• _What to produce_:
Edit the rows from the first one through the line containing "sposób do poprawy", changing "Banorte" to "Santander" and keeping everything else the same. Write out only those lines.

• _Input data_:
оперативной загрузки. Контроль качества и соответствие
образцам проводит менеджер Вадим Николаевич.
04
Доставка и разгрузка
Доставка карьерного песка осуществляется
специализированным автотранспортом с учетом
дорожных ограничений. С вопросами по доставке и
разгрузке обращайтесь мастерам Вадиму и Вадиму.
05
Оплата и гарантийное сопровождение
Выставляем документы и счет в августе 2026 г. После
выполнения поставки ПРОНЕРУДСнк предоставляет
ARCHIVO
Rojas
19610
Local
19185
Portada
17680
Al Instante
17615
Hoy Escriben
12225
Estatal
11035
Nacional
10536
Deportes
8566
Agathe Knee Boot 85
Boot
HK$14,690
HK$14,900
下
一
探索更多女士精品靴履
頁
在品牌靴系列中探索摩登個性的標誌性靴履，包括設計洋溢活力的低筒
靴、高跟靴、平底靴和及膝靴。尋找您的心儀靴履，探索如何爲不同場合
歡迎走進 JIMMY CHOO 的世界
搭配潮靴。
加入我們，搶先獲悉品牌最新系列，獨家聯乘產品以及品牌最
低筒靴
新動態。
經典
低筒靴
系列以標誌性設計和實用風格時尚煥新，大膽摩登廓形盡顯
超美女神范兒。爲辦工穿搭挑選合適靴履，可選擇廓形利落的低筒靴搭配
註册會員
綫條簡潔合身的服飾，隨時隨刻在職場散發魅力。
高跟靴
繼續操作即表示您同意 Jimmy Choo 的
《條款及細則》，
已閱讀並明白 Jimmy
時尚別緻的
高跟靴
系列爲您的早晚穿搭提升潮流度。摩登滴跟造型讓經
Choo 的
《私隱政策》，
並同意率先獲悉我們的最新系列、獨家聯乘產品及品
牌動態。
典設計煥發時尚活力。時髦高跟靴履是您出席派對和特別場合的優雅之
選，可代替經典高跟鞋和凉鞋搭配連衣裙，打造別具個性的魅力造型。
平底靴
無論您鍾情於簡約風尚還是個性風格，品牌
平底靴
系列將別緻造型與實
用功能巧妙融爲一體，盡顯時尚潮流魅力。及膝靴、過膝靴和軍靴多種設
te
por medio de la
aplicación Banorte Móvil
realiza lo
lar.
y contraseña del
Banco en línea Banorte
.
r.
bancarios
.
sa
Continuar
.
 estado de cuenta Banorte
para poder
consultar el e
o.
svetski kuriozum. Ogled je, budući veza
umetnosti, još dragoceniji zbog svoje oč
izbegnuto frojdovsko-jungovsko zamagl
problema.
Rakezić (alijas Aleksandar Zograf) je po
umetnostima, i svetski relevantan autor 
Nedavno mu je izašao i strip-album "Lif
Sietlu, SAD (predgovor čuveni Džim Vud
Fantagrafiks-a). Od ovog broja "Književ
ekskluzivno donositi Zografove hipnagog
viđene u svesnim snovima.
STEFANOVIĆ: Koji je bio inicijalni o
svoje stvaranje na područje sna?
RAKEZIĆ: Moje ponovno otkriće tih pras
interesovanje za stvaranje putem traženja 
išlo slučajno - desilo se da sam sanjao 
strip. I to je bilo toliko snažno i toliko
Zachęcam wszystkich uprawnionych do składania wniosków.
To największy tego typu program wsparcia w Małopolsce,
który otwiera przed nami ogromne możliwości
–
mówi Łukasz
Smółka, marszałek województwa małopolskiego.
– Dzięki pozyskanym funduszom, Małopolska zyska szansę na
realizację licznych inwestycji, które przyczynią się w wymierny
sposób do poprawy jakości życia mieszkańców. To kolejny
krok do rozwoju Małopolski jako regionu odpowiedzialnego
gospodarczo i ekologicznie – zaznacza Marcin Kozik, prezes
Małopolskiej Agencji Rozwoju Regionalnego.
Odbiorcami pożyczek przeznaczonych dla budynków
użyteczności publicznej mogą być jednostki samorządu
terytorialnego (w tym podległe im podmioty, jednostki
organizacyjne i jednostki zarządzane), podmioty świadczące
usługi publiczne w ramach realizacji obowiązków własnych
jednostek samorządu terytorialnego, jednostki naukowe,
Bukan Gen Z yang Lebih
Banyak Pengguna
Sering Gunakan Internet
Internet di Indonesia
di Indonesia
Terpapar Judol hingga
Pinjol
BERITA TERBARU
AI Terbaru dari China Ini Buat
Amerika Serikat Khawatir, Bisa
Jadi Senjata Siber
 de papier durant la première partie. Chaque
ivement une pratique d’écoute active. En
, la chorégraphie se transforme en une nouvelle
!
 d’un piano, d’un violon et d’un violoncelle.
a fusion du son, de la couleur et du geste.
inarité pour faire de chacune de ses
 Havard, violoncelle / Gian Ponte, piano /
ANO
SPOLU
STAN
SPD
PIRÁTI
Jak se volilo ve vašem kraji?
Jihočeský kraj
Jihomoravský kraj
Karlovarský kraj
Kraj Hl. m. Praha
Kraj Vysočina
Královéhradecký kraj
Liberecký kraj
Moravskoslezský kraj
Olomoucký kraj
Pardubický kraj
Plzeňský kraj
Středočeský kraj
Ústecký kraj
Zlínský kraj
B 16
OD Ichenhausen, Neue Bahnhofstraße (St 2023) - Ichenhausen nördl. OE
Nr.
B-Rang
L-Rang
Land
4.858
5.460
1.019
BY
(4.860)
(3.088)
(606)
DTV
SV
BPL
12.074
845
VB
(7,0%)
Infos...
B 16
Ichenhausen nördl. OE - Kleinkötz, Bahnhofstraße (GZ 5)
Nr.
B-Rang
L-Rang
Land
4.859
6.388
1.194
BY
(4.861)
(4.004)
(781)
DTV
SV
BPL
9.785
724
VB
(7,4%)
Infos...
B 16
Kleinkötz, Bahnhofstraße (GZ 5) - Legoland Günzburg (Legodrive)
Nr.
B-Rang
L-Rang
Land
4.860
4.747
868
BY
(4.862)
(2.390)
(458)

• _Exercise solution_:
оперативной загрузки. Контроль качества и соответствие
образцам проводит менеджер Вадим Николаевич.
04
Доставка и разгрузка
Доставка карьерного песка осуществляется
специализированным автотранспортом с учетом
дорожных ограничений. С вопросами по доставке и
разгрузке обращайтесь мастерам Вадиму и Вадиму.
05
Оплата и гарантийное сопровождение
Выставляем документы и счет в августе 2026 г. После
выполнения поставки ПРОНЕРУДСнк предоставляет
ARCHIVO
Rojas
19610
Local
19185
Portada
17680
Al Instante
17615
Hoy Escriben
12225
Estatal
11035
Nacional
10536
Deportes
8566
Agathe Knee Boot 85
Boot
HK$14,690
HK$14,900
下
一
探索更多女士精品靴履
頁
在品牌靴系列中探索摩登個性的標誌性靴履，包括設計洋溢活力的低筒
靴、高跟靴、平底靴和及膝靴。尋找您的心儀靴履，探索如何爲不同場合
歡迎走進 JIMMY CHOO 的世界
搭配潮靴。
加入我們，搶先獲悉品牌最新系列，獨家聯乘產品以及品牌最
低筒靴
新動態。
經典
低筒靴
系列以標誌性設計和實用風格時尚煥新，大膽摩登廓形盡顯
超美女神范兒。爲辦工穿搭挑選合適靴履，可選擇廓形利落的低筒靴搭配
註册會員
綫條簡潔合身的服飾，隨時隨刻在職場散發魅力。
高跟靴
繼續操作即表示您同意 Jimmy Choo 的
《條款及細則》，
已閱讀並明白 Jimmy
時尚別緻的
高跟靴
系列爲您的早晚穿搭提升潮流度。摩登滴跟造型讓經
Choo 的
《私隱政策》，
並同意率先獲悉我們的最新系列、獨家聯乘產品及品
牌動態。
典設計煥發時尚活力。時髦高跟靴履是您出席派對和特別場合的優雅之
選，可代替經典高跟鞋和凉鞋搭配連衣裙，打造別具個性的魅力造型。
平底靴
無論您鍾情於簡約風尚還是個性風格，品牌
平底靴
系列將別緻造型與實
用功能巧妙融爲一體，盡顯時尚潮流魅力。及膝靴、過膝靴和軍靴多種設
te
por medio de la
aplicación Santander Móvil
realiza lo
lar.
y contraseña del
Banco en línea Santander
.
r.
bancarios
.
sa
Continuar
.
 estado de cuenta Santander
para poder
consultar el e
o.
svetski kuriozum. Ogled je, budući veza
umetnosti, još dragoceniji zbog svoje oč
izbegnuto frojdovsko-jungovsko zamagl
problema.
Rakezić (alijas Aleksandar Zograf) je po
umetnostima, i svetski relevantan autor 
Nedavno mu je izašao i strip-album "Lif
Sietlu, SAD (predgovor čuveni Džim Vud
Fantagrafiks-a). Od ovog broja "Književ
ekskluzivno donositi Zografove hipnagog
viđene u svesnim snovima.
STEFANOVIĆ: Koji je bio inicijalni o
svoje stvaranje na područje sna?
RAKEZIĆ: Moje ponovno otkriće tih pras
interesovanje za stvaranje putem traženja 
išlo slučajno - desilo se da sam sanjao 
strip. I to je bilo toliko snažno i toliko
Zachęcam wszystkich uprawnionych do składania wniosków.
To największy tego typu program wsparcia w Małopolsce,
który otwiera przed nami ogromne możliwości
–
mówi Łukasz
Smółka, marszałek województwa małopolskiego.
– Dzięki pozyskanym funduszom, Małopolska zyska szansę na
realizację licznych inwestycji, które przyczynią się w wymierny
sposób do poprawy jakości życia mieszkańców. To kolejny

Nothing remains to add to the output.